Fakta ini terungkap dalam laporan terbaru Global Energy Monitor (GEM) berjudul β€œBright Side of the Mine: Solar’s Opportunity to Reclaim Coal’s Footprint”. Laporan ini mengidentifikasi total 446 tambang batu bara seluas 5.820 kilometer persegi (kmΒ²).

Luas lahan tersebut mencakup lahan bekas tambang sejak 2020, serta lahan tambang yang diperkirakan akan ditinggalkan pada 2030 akibat habisnya cadangan. Seluruh lahan ini memiliki potensi besar sebagai lokasi pengembangan energi surya. Secara global, potensinya setara hampir 300 GW, atau sekitar 15% dari total kapasitas energi surya dunia saat ini. Salah satu potensi terbesar terdapat di Indonesia.

β€œWarisan batu bara tertulis di tanah, tetapi warisan itu tidak harus menentukan masa depan. Transisi tambang batu bara ke surya sedang berlangsung. Potensi ini siap dimanfaatkan di negara-negara produsen batu bara utama seperti Australia, Amerika Serikat, Indonesia, dan India,” kata Manajer Proyek Energy Transition Tracker di Global Energy Monitor, Cheng Cheng Wu dalam keterangan tertulisnya.

BACA JUGA: Jokowi: Perusahaan Harus Pulihkan Lahan Bekas Tambang

Di Indonesia, hasil analisis GEM menemukan lahan tambang seluas 1.190 kmΒ². Lahan tersebut mencakup 26 tambang batu bara yang akan tutup pada 2030. Di sisi lain, proyeksi alih fungsi lahan ini untuk pengembangan energi surya dapat menghasilkan kapasitas hingga 59,45 GW. Kalimantan Selatan dan Kalimantan Timur merupakan dua daerah yang memiliki lahan tambang cukup besar. Kegiatan pertambangan di wilayah tersebut akan berakhir dalam lima tahun ke depan.

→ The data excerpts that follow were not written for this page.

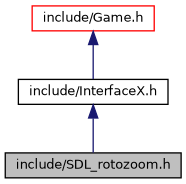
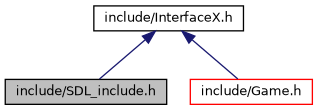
  digraph {
    node [color=black fontname=Helvetica fontsize=10 shape=record]
    edge [color=midnightblue dir=back fontname=Helvetica fontsize=10 labelfontname=Helvetica labelfontsize=10 style=solid]
-   n1 [fillcolor=grey75 fontcolor=black height=0.2 label="include/SDL_rotozoom.h" style=filled width=0.4]
+   n1 [fillcolor=grey75 fontcolor=black height=0.2 label="include/SDL_include.h" style=filled width=0.4]
    n2 [height=0.2 label="include/InterfaceX.h" width=0.4]
    n3 [color=red height=0.2 label="include/Game.h" width=0.4]
    n2 -> n1
-   n3 -> n2
+   n2 -> n3
  }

Pemanfaatan Lahan Bekas untuk Potensi Surya

Pemanfaatan lahan bekas tambang untuk pengembangan pembangkit listrik tenaga surya (PLTS), dapat membantu Indonesia mencapai target netral karbon pada 2060. Namun, hingga kini, upaya ini masih minim, di mana baru ada pengumuman rencana pembangunan PLTS 600 MW di lahan bekas tambang.

Sebagai contoh, PT Bukit Asam Tbk telah mengumumkan rencana pembangunan PLTS di tiga lokasi bekas tambang di Sumatera Barat berkapasitas 200 MW, Sumatera Selatan 200 MW, dan Kalimantan Timur 30 MW. Meskipun telah diumumkan sejak 2021 dan dikonfirmasi kembali pada 2023, proyek ini belum terdapat kemajuan yang signifikan.

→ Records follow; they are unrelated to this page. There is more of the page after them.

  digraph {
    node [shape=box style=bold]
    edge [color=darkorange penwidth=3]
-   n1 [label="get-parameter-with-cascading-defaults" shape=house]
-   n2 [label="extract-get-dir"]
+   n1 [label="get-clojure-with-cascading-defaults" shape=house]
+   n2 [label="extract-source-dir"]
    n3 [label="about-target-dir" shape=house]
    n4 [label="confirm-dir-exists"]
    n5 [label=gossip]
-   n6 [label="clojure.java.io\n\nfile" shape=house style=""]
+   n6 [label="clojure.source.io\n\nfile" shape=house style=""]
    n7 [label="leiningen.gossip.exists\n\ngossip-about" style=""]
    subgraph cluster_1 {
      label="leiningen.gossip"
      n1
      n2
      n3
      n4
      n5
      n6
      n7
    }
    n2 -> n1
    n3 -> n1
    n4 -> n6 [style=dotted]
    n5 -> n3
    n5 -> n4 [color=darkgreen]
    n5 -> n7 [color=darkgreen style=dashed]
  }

Konversi lahan tambang menjadi PLTS menawarkan peluang langka untuk meningkatkan kapasitas energi terbarukan sekaligus pemulihan lingkungan. Lahan bekas tambang tak hanya menjadi lahan kosong yang dapat dimanfaatkan kembali, tetapi biasanya juga berlokasi dekat dengan jaringan listrik dan tenaga kerja dengan keahlian yang dibutuhkan.

BACA JUGA: Lahan Bekas Tambang di Belitung Menjadi Kawasan Wisata Mangrove

Meski demikian, transformasi ini membutuhkan berbagai perbaikan kebijakan dari pemerintah. Rincinya, perlunya kerangka kebijakan yang memprioritaskan pengembangan energi terbarukan di lahan tambang. Kemudian, perlu juga strategi investasi yang mengakui nilai penggabungan antara reklamasi dan energi terbarukan. Selain itu, juga penempatan pekerjaan lokal dan suara masyarakat sebagai pusat proses pembangunan.

β€œKami telah melihat apa yang terjadi di komunitas batu bara saat perusahaan bangkrut, yakni adanya pemecatan pekerja dan meninggalkan kerusakan. Namun, lahan bekas tambang juga menyimpan potensi besar untuk masa depan energi terbarukan dan ini sudah mulai terjadi. Kita hanya perlu campuran insentif yang tepat untuk mendorong pengembangan tenaga surya di daerah-daerah tambang,” kata Direktur Asosiasi di Global Energy Monitor, Ryan Driskell Tate.

Transisi Energi Berdampak pada Ekonomi

Lebih jauh, transformasi lahan tambang bukan sekedar upaya transisi energi. Langkah ini juga berdampak pada ekonomi yang mampu menciptakan 259.700 pekerjaan permanen dan 317.500 pekerjaan konstruksi dan sementara. Ini melebihi total tenaga kerja yang bakal hilang dari sektor batu bara secara global hingga 2035.

Cheng menambahkan bahwa penggunaan kembali tambang untuk pengembangan tenaga surya menawarkan peluang langka untuk menyatukan pemulihan lahan. Strategi ini juga bisa menciptakan lapangan kerja lokal, dan penggunaan energi bersih dalam satu strategi.

“Dengan pilihan yang tepat, lahan yang sama yang menggerakkan era industri dapat membantu menggerakkan solusi iklim yang kini sangat kita butuhkan,” tambah Cheng.